Gert Berliner pasó su niñez en la Alemania de la década de 1930 y recorría en bicicleta, cuenta su hijo Uri, las calles de esa ciudad siempre acompañado del monito. Eran los tiempos severos del auge del nazismo y de la persecución de los judíos alemanes. Para escapar de ello, en 1939 Gert Berliner tuvo que separarse de sus padres, a los 14 años, para escapar del país mediante un sistema clandestino especialmente creado para sacar a niños judíos de Alemania y ponerlos a salvo. Como cuenta su hijo Uri, Gert se despidió de sus padres, Paul y Sophie, y viajó en tren hacia la costa del Mar Báltico con el objetivo de escapara hacia Suecia.

Con él iba su monito de peluche.

Su escape fue ciertamente salvador, pues tiempo después los padres de Gert fueron detenidos por los nazis y enviados al campo de concentración de Auschwitz, donde fueron asesinados.

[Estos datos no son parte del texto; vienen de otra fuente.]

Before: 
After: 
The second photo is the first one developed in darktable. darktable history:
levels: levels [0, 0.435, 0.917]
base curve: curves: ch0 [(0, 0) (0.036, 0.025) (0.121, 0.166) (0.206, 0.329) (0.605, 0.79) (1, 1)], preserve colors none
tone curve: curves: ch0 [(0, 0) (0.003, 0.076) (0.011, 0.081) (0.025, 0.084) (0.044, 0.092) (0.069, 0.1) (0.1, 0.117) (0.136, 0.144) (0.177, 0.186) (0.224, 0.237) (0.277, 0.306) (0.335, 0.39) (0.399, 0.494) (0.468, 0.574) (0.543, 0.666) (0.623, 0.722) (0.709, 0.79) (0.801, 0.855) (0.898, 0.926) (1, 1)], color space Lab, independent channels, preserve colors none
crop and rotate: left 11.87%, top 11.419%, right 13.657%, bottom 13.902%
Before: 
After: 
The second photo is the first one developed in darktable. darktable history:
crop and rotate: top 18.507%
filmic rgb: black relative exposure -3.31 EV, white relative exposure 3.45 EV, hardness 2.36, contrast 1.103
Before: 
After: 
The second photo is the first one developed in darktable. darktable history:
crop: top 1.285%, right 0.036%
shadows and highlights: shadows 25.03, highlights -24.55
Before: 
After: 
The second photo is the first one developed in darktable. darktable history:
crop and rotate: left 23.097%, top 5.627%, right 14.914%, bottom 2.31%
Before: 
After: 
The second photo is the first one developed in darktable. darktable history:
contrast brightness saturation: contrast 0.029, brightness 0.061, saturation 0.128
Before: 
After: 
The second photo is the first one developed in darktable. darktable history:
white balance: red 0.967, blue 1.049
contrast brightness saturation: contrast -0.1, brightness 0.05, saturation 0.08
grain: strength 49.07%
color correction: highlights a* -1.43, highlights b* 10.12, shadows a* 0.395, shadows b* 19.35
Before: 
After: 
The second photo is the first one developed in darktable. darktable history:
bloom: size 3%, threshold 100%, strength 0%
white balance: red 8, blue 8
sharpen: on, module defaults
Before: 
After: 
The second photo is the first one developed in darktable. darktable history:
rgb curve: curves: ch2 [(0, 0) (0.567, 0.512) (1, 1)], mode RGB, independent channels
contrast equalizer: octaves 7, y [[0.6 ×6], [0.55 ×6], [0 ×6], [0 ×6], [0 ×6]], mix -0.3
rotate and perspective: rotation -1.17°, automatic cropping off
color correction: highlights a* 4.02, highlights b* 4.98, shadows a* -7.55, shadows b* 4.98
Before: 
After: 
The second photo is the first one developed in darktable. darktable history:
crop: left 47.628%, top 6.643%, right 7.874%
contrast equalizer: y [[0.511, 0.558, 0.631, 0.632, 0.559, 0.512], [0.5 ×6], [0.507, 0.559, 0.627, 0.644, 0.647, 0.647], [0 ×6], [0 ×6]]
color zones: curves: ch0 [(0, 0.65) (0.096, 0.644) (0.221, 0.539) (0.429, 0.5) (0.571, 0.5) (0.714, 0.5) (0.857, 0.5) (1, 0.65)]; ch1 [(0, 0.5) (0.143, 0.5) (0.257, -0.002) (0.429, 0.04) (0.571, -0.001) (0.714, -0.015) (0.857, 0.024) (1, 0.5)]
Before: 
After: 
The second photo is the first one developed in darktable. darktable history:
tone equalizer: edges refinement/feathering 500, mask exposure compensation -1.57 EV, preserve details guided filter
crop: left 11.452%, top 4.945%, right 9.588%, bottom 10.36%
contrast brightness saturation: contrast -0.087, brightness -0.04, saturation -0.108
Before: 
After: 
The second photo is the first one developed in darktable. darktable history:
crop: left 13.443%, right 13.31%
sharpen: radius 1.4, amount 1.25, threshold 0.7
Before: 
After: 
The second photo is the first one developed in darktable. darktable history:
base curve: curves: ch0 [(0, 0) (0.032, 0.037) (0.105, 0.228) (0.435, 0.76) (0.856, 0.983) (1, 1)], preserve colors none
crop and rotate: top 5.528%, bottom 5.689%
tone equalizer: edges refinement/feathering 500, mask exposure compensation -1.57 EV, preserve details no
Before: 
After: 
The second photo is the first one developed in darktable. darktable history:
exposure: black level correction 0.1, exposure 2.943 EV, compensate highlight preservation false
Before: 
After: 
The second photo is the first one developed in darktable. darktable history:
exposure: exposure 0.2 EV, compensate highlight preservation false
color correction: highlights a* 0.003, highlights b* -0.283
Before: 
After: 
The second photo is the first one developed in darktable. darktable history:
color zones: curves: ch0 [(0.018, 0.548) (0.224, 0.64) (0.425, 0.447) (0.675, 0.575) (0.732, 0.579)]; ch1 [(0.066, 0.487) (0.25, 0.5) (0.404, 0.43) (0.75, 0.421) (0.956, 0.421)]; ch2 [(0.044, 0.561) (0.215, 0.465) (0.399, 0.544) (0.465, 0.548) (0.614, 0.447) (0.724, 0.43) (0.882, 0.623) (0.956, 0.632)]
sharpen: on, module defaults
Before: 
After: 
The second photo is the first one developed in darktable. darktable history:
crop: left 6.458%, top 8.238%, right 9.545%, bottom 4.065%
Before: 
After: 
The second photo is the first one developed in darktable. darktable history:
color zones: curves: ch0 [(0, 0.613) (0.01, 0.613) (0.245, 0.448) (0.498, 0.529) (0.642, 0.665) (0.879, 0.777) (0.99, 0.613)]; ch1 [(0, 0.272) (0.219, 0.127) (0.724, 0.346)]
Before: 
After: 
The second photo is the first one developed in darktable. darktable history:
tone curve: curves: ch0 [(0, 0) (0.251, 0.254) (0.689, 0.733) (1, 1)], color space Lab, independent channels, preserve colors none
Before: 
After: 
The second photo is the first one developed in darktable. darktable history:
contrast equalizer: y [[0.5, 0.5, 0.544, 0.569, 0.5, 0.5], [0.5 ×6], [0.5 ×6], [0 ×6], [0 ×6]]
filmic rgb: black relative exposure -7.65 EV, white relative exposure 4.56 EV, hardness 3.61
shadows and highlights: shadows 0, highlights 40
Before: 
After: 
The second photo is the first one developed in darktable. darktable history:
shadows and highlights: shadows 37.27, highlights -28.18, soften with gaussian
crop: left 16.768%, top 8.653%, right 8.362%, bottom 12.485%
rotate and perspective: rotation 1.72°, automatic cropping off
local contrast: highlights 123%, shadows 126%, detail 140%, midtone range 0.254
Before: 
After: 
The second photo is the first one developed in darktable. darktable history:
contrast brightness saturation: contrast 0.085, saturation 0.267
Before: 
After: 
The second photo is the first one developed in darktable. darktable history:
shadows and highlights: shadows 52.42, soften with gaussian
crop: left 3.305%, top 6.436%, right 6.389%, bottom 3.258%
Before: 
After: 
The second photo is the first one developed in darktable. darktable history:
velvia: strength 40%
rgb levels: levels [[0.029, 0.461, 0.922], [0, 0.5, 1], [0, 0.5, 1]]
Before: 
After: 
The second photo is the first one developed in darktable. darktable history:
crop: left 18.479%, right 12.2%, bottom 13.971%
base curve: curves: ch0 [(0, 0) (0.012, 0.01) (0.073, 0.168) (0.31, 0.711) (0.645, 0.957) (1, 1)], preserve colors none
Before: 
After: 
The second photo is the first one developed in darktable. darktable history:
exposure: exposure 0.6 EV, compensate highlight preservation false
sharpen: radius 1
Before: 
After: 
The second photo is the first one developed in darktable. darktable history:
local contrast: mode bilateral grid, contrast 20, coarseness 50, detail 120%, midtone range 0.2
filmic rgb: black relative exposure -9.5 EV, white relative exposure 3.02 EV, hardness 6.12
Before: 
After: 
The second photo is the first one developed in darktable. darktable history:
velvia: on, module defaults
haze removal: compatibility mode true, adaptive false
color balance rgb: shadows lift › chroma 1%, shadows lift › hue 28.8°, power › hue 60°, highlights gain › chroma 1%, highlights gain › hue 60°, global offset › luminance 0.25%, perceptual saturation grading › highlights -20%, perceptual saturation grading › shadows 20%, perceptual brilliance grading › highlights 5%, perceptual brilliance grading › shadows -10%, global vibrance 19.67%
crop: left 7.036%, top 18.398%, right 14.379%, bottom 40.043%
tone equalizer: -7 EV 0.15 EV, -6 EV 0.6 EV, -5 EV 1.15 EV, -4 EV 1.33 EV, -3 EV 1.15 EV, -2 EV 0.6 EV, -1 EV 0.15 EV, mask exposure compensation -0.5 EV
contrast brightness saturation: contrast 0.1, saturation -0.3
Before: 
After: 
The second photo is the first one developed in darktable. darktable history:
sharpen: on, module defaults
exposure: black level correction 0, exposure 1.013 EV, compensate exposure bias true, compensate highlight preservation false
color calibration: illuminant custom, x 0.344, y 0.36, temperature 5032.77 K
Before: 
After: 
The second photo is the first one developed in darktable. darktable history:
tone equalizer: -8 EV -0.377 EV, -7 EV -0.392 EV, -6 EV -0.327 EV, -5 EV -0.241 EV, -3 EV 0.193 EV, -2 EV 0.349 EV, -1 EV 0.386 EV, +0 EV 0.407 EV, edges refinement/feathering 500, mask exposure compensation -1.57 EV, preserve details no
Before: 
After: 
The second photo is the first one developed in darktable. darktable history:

Museo y Memorial de Auschwitz/Vía HuffPost
Museo y Memorial de Auschwitz/Vía HuffPost

Vivió en Suecia por un tiempo y tras el final la Segunda Guerra Mundial, cuenta Uri Berliner, su padre se mudó a Estados Unidos, a donde llegó a los 22 años. Y aunque se encontró solo y, nuevamente, en un país extraño, al llegar a Nueva York emprendió una carrera como fotógrafo y artista visual.

Con él siempre estuvo su monito de la suerte aunque, por cerca de medio siglo su existencia fue algo muy íntimo para Gert Berliner, al grado de que durante todo ese tiempo, narra su hijo Uri, casi nadie tuvo conocimiento de ese peluche y su historia, ni siquiera él mismo.

En cierto modo, el monito aludía al trágico pasado de los padres de Gert, de su huida y su orfandad, y, en realidad, como el propio Uri reconoce, muy poco era lo que por mucho tiempo se habló en su familia sobre esa época desoladora.

Pero ese monito les deparaba aún enormes sorpresas. “Era solo una de las muchas cosas que no conocía del pasado de mi padre”, contó Uri Berliner.

Así, cuando en 2003 Gert Berliner recibió la visita del archivista del Museo Judío de Berlín, cuenta Uri en NPR, se le pidió si tenía algún objeto de la época de su niñez en tiempos de la Alemania nazi que pudiera al ser exhibido tender un puente con los visitantes a ese museo.

El monito brilló al respecto, aunque fue muy difícil para Gert y su familia desprenderse de él. Como el propio Uri señala, se trata de una pieza muy íntima. Pero al final Gert aceptó y el monito viajó de vuelta a Berlín donde atrajo la mirada de muchos visitantes y relató la historia de supervivencia de un niño judío que logró escapar del crimen nazi.

Pero fue una persona que visitó el Museo y vio al monito quien quedó especialmente cautivada con él y con la historia del escape del niño Gert Berliner de la Alemania nazi. “Pensé que era una coincidencia. El apellido de mi madre es Berliner”, dijo Erika Patterson. Y justamente fue su madre, Agneta Berliner, quien intrigada con la posible conexión familiar se decidió a escribirle a Gert.

Y, en efecto, tras los primeros contactos se identificó que Agneta y Gert son primos y al poco tiempo ellos, Uri y Erika, se reunieron en Berlín. Y no solo ellos, otra hermana de Agneta y su hijo acudieron también al encuentro. La rama sueca de los Berliner, se identificó, proviene de Carl, hermano de Paul Berliner (padre de Gert), cuyos hijos huyeron también a Suecia pero perdieron contacto entre sí.

El monito logró reunir a una familia rota por el tiempo y, como el propio Uri concluye en su relato para NPR, el juguete de peluche les dio un tremendo regalo.

“En mi vejez, he descubierto que tengo una familia”, contó Gert Berliner.